WORK TO COMPLETE:
The answer is the number of lines in the data that contain the word "jumpW"; give it alone.

DATA EXTRACT:
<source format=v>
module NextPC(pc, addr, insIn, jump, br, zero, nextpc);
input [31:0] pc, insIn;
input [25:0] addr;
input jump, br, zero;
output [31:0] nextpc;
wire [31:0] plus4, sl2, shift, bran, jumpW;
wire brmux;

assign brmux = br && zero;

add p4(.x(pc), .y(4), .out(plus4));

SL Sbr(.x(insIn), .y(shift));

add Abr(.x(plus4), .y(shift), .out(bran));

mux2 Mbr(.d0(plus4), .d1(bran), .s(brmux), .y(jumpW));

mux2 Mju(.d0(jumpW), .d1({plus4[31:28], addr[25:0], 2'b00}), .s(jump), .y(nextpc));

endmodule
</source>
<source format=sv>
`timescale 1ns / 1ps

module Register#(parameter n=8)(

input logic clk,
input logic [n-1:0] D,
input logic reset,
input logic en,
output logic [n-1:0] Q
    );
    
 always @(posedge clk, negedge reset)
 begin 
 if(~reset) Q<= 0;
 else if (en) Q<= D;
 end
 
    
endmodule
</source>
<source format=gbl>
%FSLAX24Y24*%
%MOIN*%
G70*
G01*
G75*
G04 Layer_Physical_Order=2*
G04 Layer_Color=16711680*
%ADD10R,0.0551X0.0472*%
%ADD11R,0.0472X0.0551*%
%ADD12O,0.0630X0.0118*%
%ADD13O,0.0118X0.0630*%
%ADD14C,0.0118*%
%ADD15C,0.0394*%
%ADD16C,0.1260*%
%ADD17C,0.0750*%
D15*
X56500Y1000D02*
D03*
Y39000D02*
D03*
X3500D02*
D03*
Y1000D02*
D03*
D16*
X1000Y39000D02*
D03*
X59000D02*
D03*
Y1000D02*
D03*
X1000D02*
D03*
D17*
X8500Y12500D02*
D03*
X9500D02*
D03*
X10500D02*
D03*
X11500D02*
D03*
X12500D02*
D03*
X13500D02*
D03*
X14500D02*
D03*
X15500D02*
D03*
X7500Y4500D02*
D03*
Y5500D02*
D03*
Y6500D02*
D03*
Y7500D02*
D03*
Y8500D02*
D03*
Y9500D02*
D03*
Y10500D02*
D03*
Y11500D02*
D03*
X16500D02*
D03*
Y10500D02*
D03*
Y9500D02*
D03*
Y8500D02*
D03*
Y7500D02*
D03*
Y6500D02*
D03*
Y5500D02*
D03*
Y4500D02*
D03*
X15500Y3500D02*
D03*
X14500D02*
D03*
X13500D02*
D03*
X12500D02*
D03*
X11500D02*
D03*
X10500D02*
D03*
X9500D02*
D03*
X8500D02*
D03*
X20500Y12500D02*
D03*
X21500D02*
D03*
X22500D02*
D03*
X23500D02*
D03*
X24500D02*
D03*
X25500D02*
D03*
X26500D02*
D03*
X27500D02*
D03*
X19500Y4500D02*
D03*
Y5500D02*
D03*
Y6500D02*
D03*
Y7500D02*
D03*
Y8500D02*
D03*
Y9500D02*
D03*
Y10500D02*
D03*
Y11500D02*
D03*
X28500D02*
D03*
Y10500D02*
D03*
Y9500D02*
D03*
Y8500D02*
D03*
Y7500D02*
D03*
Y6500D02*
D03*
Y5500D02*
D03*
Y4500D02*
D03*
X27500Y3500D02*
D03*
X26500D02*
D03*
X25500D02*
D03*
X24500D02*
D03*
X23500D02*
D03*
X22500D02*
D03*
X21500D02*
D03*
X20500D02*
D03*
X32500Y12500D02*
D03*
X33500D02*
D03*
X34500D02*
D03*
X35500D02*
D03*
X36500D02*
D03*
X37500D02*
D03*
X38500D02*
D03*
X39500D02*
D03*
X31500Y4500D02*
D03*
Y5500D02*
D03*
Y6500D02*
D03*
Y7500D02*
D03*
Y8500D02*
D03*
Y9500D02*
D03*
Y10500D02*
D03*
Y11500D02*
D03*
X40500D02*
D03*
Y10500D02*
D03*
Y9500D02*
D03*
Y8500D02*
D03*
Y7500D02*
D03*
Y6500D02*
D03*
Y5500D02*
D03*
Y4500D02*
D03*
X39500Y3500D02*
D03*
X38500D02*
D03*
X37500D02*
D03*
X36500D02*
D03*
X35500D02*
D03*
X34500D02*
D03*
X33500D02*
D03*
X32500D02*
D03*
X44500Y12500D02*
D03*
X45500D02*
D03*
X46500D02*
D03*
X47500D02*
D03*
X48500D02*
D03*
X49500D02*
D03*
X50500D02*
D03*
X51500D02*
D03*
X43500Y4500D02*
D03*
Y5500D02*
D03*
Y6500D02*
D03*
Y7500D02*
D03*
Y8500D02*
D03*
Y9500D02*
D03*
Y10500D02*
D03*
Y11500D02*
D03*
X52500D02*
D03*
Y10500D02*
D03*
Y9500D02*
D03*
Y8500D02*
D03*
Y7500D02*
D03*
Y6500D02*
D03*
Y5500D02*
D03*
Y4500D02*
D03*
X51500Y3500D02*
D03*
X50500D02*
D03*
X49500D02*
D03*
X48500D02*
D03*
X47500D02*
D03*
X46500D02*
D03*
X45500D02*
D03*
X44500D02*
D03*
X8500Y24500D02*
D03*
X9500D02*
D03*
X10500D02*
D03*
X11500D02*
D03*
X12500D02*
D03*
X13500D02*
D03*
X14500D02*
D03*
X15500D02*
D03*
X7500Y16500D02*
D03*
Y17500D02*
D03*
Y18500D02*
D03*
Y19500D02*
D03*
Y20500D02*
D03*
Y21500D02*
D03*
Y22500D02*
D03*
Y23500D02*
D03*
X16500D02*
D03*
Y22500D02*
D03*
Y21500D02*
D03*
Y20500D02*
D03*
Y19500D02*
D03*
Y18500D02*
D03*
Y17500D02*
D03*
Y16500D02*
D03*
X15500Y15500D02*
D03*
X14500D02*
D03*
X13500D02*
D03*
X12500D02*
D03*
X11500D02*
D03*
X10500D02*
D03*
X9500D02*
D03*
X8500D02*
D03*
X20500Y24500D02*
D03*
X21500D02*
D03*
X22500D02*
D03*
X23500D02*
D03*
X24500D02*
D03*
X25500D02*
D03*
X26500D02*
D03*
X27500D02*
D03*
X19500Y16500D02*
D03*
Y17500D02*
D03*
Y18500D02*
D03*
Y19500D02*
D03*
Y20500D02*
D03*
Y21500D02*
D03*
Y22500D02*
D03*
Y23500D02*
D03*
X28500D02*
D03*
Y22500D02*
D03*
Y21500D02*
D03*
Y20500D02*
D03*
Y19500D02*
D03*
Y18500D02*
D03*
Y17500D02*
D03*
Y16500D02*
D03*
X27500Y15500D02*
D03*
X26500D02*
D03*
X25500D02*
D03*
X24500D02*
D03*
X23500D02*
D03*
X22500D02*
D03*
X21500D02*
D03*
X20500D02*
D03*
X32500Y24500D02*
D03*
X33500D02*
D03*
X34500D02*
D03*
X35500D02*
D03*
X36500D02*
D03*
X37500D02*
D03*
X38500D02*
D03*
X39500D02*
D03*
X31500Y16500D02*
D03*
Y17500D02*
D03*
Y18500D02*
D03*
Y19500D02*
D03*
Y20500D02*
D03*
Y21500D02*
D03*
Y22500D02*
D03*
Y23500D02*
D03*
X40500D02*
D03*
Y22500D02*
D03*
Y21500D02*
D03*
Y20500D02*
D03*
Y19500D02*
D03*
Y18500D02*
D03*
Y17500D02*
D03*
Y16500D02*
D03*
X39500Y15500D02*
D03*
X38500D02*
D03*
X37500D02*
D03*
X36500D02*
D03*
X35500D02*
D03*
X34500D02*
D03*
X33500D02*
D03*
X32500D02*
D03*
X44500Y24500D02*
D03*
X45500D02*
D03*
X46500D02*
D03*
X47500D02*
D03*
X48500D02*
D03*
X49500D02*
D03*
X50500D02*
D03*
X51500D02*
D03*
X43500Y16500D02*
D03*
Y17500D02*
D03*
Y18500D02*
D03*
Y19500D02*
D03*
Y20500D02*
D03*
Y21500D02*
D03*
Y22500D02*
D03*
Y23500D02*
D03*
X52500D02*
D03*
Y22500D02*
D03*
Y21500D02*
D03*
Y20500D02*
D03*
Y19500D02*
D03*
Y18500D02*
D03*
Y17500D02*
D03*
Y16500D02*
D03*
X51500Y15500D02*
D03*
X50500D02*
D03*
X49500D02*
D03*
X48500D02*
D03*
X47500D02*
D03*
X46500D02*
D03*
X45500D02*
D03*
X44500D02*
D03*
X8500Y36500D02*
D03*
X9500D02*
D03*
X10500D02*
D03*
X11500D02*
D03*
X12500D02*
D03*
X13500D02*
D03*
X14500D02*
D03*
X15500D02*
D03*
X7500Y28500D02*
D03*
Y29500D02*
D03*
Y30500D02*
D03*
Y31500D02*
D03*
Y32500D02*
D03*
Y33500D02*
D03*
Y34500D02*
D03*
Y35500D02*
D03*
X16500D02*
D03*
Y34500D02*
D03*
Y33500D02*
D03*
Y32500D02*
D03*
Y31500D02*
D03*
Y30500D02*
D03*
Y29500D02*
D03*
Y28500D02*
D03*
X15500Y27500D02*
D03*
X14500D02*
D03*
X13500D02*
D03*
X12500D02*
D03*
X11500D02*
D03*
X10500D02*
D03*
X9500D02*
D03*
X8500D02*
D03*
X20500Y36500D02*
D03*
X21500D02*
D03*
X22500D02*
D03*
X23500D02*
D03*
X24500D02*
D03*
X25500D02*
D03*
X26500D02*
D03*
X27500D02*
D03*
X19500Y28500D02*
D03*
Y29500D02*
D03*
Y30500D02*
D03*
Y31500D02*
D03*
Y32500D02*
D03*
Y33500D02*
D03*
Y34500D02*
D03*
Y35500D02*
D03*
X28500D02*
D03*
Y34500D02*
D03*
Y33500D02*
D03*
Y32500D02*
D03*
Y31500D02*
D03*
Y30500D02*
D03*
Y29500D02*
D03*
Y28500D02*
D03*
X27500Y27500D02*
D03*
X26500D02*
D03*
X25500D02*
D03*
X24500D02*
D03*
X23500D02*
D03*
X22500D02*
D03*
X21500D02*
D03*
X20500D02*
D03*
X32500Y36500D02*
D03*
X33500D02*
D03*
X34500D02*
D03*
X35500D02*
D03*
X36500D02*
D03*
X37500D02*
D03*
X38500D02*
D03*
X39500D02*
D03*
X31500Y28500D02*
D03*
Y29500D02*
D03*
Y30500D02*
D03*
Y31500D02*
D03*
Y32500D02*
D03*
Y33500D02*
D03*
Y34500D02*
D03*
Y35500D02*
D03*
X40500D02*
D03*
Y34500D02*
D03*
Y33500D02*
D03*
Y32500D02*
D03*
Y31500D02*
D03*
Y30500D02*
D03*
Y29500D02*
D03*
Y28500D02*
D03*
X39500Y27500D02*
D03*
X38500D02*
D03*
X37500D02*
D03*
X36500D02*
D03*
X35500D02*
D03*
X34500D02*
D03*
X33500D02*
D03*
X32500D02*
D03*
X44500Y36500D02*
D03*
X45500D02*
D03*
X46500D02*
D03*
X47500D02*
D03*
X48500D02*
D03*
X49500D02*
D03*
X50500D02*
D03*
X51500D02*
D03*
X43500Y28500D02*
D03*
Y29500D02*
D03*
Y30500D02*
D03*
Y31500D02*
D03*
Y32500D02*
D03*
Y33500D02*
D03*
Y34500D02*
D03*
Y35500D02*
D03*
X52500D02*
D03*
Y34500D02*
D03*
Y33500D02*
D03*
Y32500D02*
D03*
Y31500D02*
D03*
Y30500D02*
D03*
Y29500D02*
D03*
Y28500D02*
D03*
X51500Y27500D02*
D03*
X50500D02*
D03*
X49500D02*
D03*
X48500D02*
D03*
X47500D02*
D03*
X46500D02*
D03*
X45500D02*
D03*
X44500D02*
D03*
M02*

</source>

==

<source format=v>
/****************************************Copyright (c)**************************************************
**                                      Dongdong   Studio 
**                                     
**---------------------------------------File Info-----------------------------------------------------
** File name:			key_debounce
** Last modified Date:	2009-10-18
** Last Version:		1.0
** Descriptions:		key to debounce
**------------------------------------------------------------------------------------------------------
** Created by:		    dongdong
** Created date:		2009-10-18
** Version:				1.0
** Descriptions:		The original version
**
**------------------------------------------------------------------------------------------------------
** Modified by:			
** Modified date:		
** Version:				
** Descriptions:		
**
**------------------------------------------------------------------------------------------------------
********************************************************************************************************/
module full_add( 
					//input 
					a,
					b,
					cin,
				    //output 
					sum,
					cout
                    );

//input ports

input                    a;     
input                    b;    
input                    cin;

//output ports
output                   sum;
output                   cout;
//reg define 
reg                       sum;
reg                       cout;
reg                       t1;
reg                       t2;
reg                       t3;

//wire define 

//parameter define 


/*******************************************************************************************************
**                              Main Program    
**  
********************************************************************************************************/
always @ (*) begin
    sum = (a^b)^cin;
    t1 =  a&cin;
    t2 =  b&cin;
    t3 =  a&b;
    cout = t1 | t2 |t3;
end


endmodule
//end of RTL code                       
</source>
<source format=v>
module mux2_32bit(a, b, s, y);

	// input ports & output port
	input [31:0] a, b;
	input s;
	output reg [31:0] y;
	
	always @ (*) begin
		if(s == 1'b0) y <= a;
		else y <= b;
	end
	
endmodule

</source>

==

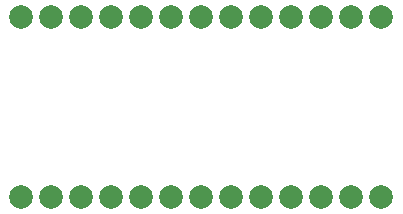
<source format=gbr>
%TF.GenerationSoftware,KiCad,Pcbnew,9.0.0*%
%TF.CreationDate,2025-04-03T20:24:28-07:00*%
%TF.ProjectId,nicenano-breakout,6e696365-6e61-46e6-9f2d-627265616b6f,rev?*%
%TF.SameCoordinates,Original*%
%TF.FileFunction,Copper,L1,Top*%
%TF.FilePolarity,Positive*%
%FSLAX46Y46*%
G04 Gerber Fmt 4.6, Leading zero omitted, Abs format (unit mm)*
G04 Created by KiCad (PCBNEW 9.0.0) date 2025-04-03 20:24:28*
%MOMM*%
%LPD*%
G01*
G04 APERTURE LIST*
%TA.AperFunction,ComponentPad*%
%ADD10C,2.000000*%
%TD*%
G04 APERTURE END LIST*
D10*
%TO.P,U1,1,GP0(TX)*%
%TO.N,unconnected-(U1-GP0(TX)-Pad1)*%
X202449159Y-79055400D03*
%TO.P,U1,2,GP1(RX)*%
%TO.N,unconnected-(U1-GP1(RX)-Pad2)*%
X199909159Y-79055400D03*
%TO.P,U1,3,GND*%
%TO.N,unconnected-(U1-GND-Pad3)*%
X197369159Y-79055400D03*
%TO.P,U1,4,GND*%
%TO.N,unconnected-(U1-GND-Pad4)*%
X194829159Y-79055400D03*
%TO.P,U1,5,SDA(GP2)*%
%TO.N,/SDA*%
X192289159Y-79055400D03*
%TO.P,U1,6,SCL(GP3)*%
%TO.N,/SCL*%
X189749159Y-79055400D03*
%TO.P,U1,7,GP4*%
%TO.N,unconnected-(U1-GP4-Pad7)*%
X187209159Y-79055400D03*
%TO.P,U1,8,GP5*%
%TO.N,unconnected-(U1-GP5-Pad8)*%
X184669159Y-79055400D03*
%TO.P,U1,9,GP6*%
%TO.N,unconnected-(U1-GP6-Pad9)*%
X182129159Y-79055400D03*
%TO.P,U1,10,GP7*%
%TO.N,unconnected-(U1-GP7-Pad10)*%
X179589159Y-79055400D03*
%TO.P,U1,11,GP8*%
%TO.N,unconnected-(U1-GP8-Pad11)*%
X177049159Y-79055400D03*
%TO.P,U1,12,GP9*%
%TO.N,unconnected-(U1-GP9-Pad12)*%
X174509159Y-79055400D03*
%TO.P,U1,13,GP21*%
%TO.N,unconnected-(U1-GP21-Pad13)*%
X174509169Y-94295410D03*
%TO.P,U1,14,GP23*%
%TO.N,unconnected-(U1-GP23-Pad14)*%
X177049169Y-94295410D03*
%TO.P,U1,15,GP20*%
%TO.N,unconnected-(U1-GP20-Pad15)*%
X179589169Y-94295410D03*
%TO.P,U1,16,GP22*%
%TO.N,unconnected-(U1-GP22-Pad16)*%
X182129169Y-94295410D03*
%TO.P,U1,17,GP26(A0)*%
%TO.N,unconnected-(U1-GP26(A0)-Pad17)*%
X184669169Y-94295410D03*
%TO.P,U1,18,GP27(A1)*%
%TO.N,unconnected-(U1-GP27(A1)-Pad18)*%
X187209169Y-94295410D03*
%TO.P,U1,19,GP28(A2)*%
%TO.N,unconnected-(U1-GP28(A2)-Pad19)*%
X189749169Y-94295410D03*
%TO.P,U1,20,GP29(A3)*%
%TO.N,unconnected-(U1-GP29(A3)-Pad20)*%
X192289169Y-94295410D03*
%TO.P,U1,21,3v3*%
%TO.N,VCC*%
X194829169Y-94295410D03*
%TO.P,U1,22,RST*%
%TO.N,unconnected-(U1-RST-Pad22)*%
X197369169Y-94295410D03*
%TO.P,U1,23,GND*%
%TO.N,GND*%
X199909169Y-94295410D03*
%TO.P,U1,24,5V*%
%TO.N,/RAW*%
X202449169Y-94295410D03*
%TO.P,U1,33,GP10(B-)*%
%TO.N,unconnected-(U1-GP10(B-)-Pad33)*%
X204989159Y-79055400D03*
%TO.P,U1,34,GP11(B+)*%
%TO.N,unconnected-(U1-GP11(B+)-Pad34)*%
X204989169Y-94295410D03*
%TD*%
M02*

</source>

SOLUTION FOR THIS EXERCISE:
3